● **Arbeitsauftrag a**
Gib sämtliche Zeilen der Datensätze als Markdown-Tabelle mit den Spalten „Nr.“ und „Zeile“ aus und lass dabei Leerzeilen weg. Die Bilder gehören nicht in die Antwort.

Neben Polemik, Floskeln und halb scherzhaftem Geplänkel tauschten die beiden Politiker dann doch auch inhaltliche Aspekte aus: Nachvollziehbarer wäre aus seiner Sicht gewesen, die Körperschaftssteuer gleichzeitig mit den Steuern für kleine und mittlere Einkommen zu senken, kritisierte Gysi das Vorgehen der Koalition.

Lauterbach sah das anders: Es müsste alles getan werden, um die Wirtschaft zu stärken, sagte er und fügte hinzu: "Dass die Wirtschaftspolitik im Vordergrund steht, ist eine sozialdemokratische Position." Zudem müssten für Steuerentlastungen Mittel aus dem Haushalt beschaffen werden. "Da müssen wir die europäischen Schuldenregeln beachten und können nicht so tun, als könnten wir im Haushalt mit dem Füllhorn ausgeben". Die Entlastung würde kommen, "sobald der Haushalt es hergibt". Er zeigte sich optimistisch, das bis 2026 zu erreichen.

Als Maischberger anmerkte, dass es außer der Vermögenssteuer auch andere Möglichkeiten gebe, die Einnahmen zu steigern, musste Lauterbach dann doch einräumen: Es gäbe "einige Punkten, die mir unglaublich wichtig sind und die unser Land gerechter machen würden, aber die kriegen wir mit der Union nicht durch."

Ob er denn lieber mit den Linken in einer Koalition wäre, fragte die Moderatorin. "Das wird ehrlich gesagt schwerfallen", antwortete Lauterbach. Dennoch hofft er auf eine "großartige linksliberale Koalition (...) wenn die Linke pragmatischer wird." Noch aber sei man in vielen außenpolitischen Fragen zu weit voneinander entfernt.

Gysi: "Hauptsache wir erleben nicht, dass die AfD regiert."

Eine dieser außenpolitischen Fragen ist die Positionierung Deutschlands im Ukraine-Krieg. In dieser Frage will Lauterbach dem Bundeskanzler Friedrich Merz zwar keine Ratschläge geben, äußerte aber seine Bedenken, sich jetzt in die Verhandlungsgespräche einzumischen. "Im Moment laufen Verhandlungen zwischen der Ukraine und Moskau, das ist das richtige Forum", betonte er. Dass Merz in der Außenpolitik eine aktive Rolle einnehme und Deutschland unabhängig von den USA werde, finde er aber richtig.

● **Daten**

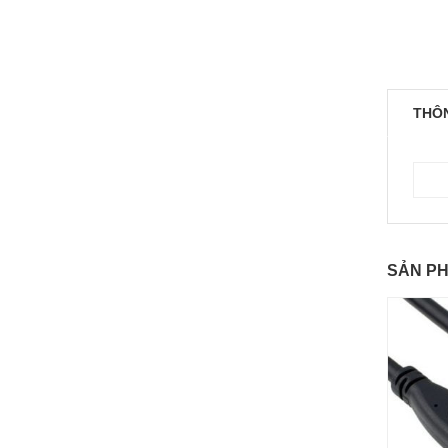
THÔN
SẢN P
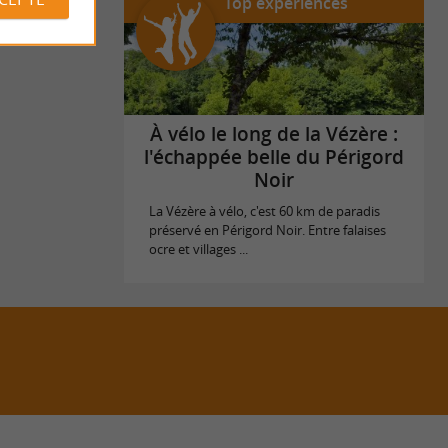
Top expériences
À vélo le long de la Vézère :
l'échappée belle du Périgord
Noir
La Vézère à vélo, c'est 60 km de paradis
préservé en Périgord Noir. Entre falaises
ocre et villages ...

● **Arbeitsauftrag b**
Kopiere aus dem Textauszug den Abschnitt beginnend bei „Ob er denn lieber“ und endend bei „er aber richtig.“.

● **Schriftliche Antwort a**
| Nr. | Zeile |
|---|---|
| 1 | THÔN |
| 2 | SẢN P |
| 3 | Top expériences |
| 4 | À vélo le long de la Vézère : |
| 5 | l'échappée belle du Périgord |
| 6 | Noir |
| 7 | La Vézère à vélo, c'est 60 km de paradis |
| 8 | préservé en Périgord Noir. Entre falaises |
| 9 | ocre et villages ... |

● **Schriftliche Antwort b**
Ob er denn lieber mit den Linken in einer Koalition wäre, fragte die Moderatorin. "Das wird ehrlich gesagt schwerfallen", antwortete Lauterbach. Dennoch hofft er auf eine "großartige linksliberale Koalition (...) wenn die Linke pragmatischer wird." Noch aber sei man in vielen außenpolitischen Fragen zu weit voneinander entfernt.

Gysi: "Hauptsache wir erleben nicht, dass die AfD regiert."

Eine dieser außenpolitischen Fragen ist die Positionierung Deutschlands im Ukraine-Krieg. In dieser Frage will Lauterbach dem Bundeskanzler Friedrich Merz zwar keine Ratschläge geben, äußerte aber seine Bedenken, sich jetzt in die Verhandlungsgespräche einzumischen. "Im Moment laufen Verhandlungen zwischen der Ukraine und Moskau, das ist das richtige Forum", betonte er. Dass Merz in der Außenpolitik eine aktive Rolle einnehme und Deutschland unabhängig von den USA werde, finde er aber richtig.